The Paris Club of creditors agreed to delay $300 million of debt-service payments by Kenya, the nation’s Treasury said. Kenya, however, won’t seek debt suspension from multilateral and commercial creditors, as it wants to safeguard its sovereign rating and its future access to international financial markets, it said. Still, the move unnerved some investors, according to NCBA Bank Kenya Ltd.
The decision to request relief “is a confirmation that our debt position is not healthy,” said Faith Atiti, a senior economist at Nairobi-based NCBA Bank. “Any investor would want to adjust the risk assigned to the country.”

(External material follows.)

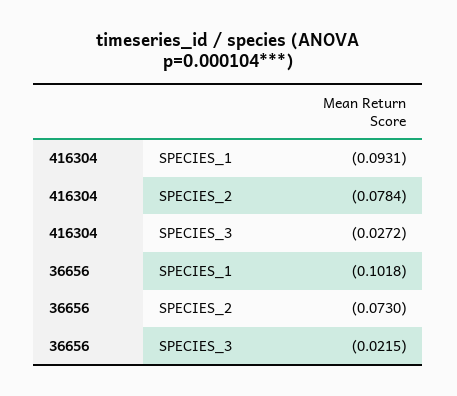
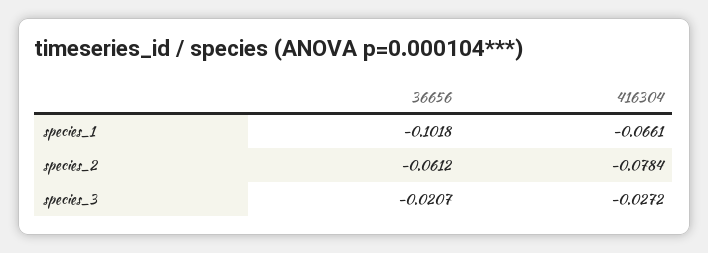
416304, SPECIES_1: -0.0931 -> -0.0661
36656, SPECIES_2: -0.073 -> -0.0612
36656, SPECIES_3: -0.0215 -> -0.0207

Several African governments are seeking debt-payment pauses and cancellations in the wake of the economic fallout from the coronavirus pandemic. In November, Zambia become Africa’s first sovereign default since the virus struck, after bondholders rejected the government’s request for debt relief.
Yields on Kenya’s Eurobonds due 2027 jumped 11 basis points on Tuesday to 5.17% after climbing 10 basis points the previous day.
The yield on securities due 2048 rose 12 basis points to 7.2%, the highest level since Dec. 1.
The extra yield investors demand to hold Kenya’s dollar bonds rather than U.S. Treasuries widened 15 basis points on Tuesday to 474, according to JPMorgan Chase & Co. indexes.